Aug 11 2008

Compiler Plugins AngloHaskell Talk

I was given the opportunity to speak on the topic of compiler plugins for GHC at AngloHaskell 2008 last weekend, and the slides and audio are now available here for those interested.

I wish they had taken video instead, as I went forwards and backwards over my slides quite a bit and wrote quite a lot on the whiteboard. I fear this may have left the presentation entirely incomprehensible to those who weren’t there in person (and maybe even some people who were :-) .

The other presenters were great, and I especially enjoyed Neil Mitchells talk on how Hoogle works, as type-searching is an area I was totally unfamiliar with. If you’re a local Haskeller, I thoroughly reccomend attending the 2009 event!


Jul 21 2008

Compiler Plugins For GHC: Week Six

Are we six weeks into it already? It’s flown by. What did I get up to this week?

Core HTML Output
I bring you the “mystery” project that I promised you last week: a HTML pretty printer for GHCs Core language! Features of my implementation are:

  • Syntax highlighting
  • Hyperlinked variables: click one to jump to its definition site if it refers to a local name, or to a Hoogle search for it otherwise
  • Mark interesting parts of the Core output with a thick border by clicking on a binder
  • Hover over variable usage sites to highlight their binding sites
  • Handy index phases run by the compiler, click a phase name to jump to the Core output by that phase

I’ve put some sample output up here for you to try out, but beware: it’s a 500kB document!

For the inspiration for this project I owe a debt of gratitude to Neil Mitchell’s YHC.Core.HTML. If you are interested in other human readable Core output formats, check out Don Stewart’s ghc-core package, which gives you a syntax-highlighted command line pager for Core.

Spit And Polish
I spent the vast majority of last week tidying up loose ends, hunting and squashing bugs and preening my sample plugin code. This reflects the fact that the torrent of new GHC features I’ve announced here are being bedded down in preparation for finishing the project off and getting them merged into HEAD.

Conclusion
More of the same this week: a focus on tidying up and getting some solid documentation done. I want to get something releasable ready well before the deadline which I can then enhance with discretionary improvements without fear of leaving the Summer of Code period without having something ready for real-world use.

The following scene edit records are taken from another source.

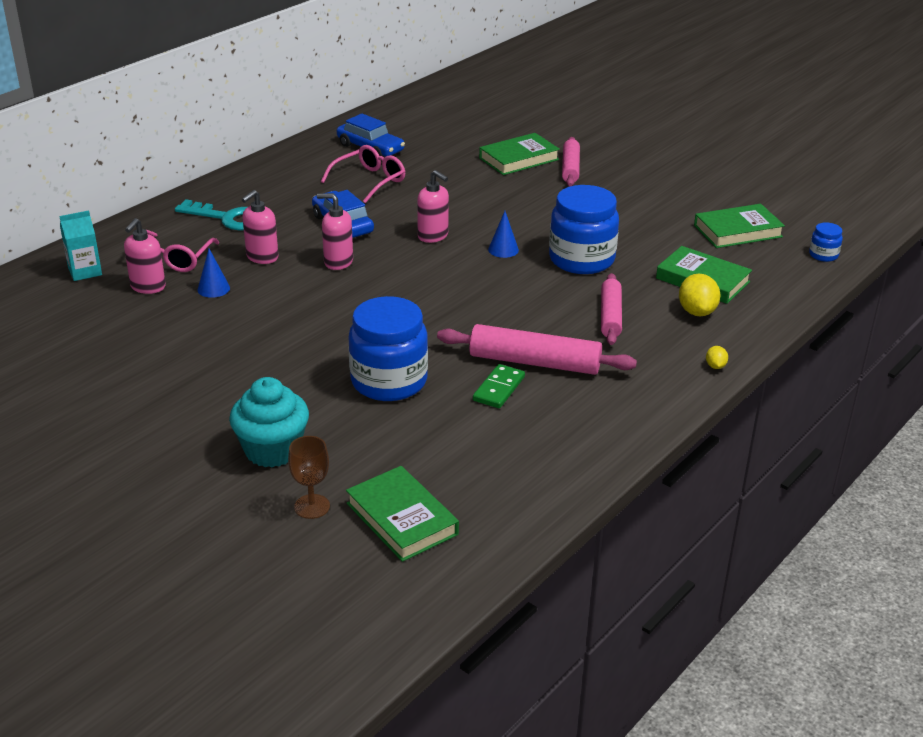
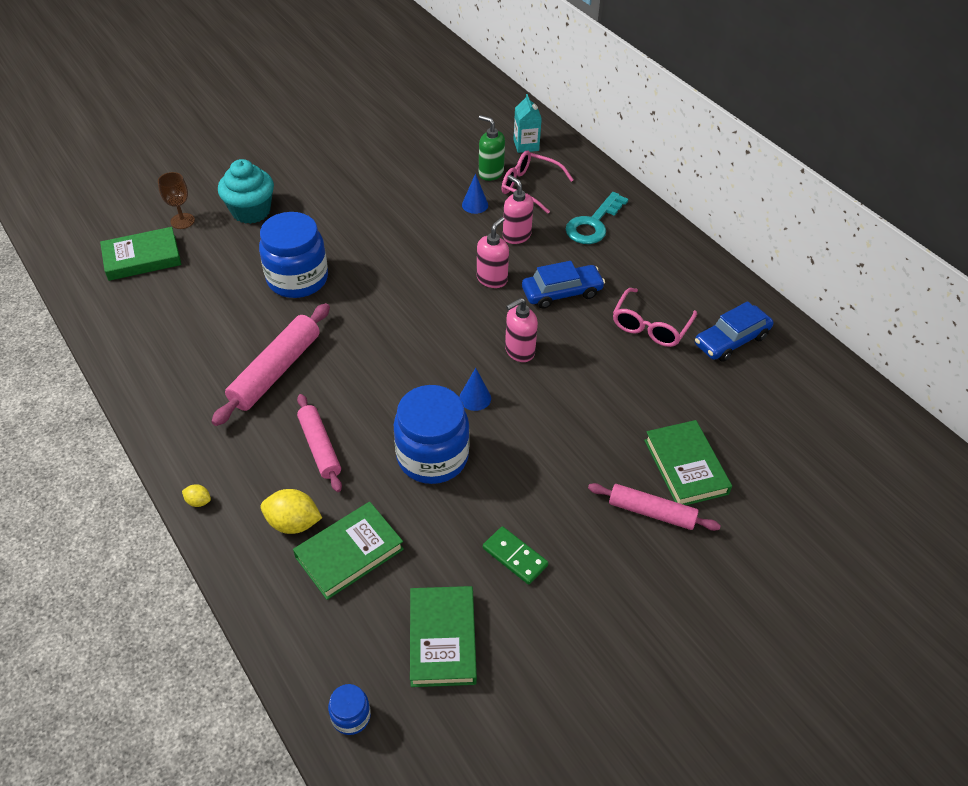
camera: 105 degrees right, 15 degrees up
(148, 287) = (490, 173): pink soap dispenser -> green soap dispenser
(370, 181) = (650, 326): pink glasses -> pink glasses turned 60 degrees clockwise
(499, 389) = (252, 339): green domino -> green domino (514, 557)
(610, 316) = (319, 447): pink rolling pin -> pink rolling pin turned 45 degrees clockwise

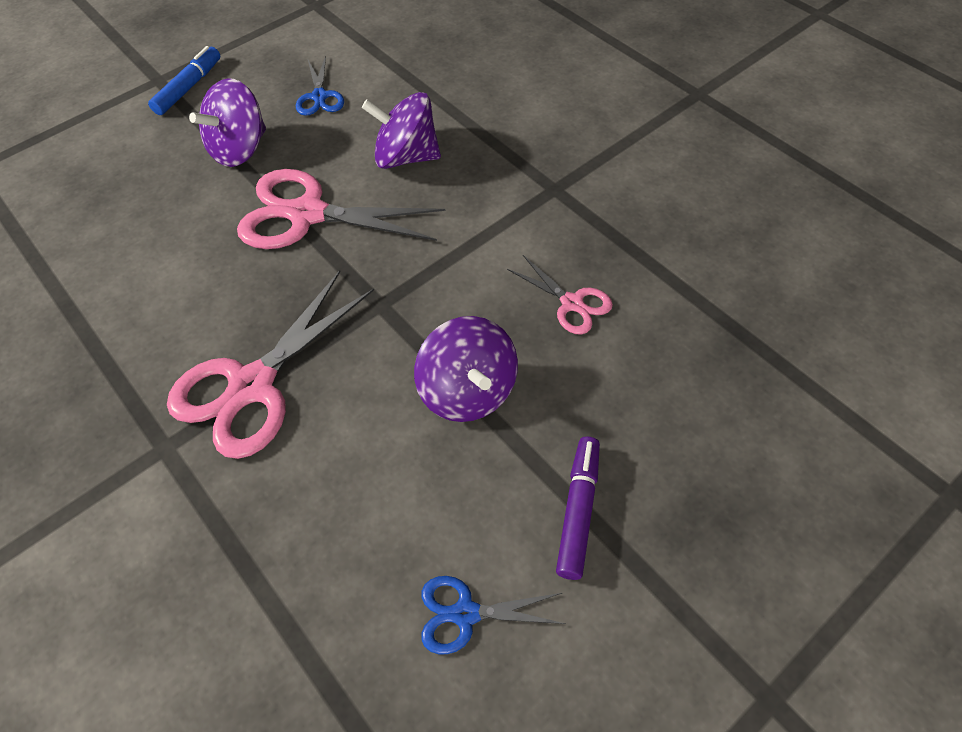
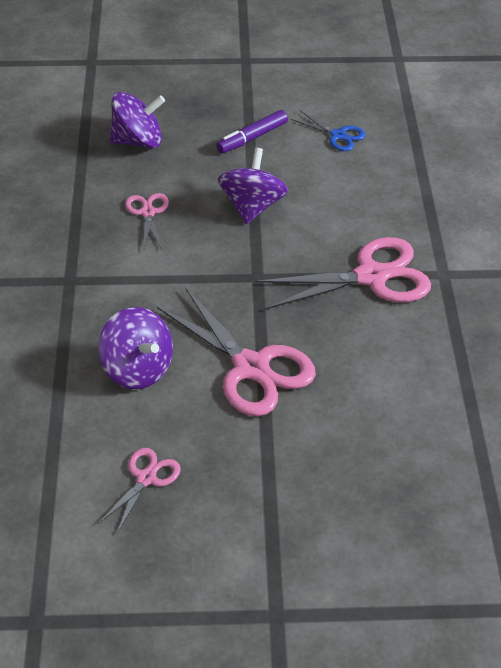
camera: 145 degrees left, 10 degrees down
(188, 88) = (253, 578): blue marker -> none
(240, 149) = (257, 464): purple spinning top -> purple spinning top (138, 141)
(319, 97) = (146, 478): blue scissors -> pink scissors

Since this activity is all rather tedious to the casual Summer of Code follower, this will probably be my last weekly blog post. However, I’ll still try and write about any major developments in the project: see you then!


Jul 14 2008

Compiler Plugins For GHC: Week Five

Welcome to the fourth instalment in this ongoing series! How have compiler plugins progressed this week?

Haddocking GHC Internals
If we’re going to have any hope of people other than GHC developers writing plugins, there needs to be accessible documentation about the relevant parts of the compiler. The lions share of my time last week was taken up documenting about 40 of GHCs modules, describing their functions and writing some notes about GHC jargon that is useful to know.

Unfortunately, I don’t yet have an HTML version to show you since Haddock won’t run on GHC’s source code yet due to our use of the C-preprocessor. However, I’m assured that this is being resolved..

Annotation System Enhancements
I’ve added the ability for plugins to attach new annotations to Core syntax trees during compilation, rather than just sticking with the ones that were present in the source statically. This means you could now implement e.g. a strictness analysis pass with a seperate pass that used the annotations generated by that pass to perform the worker-wrapper transform.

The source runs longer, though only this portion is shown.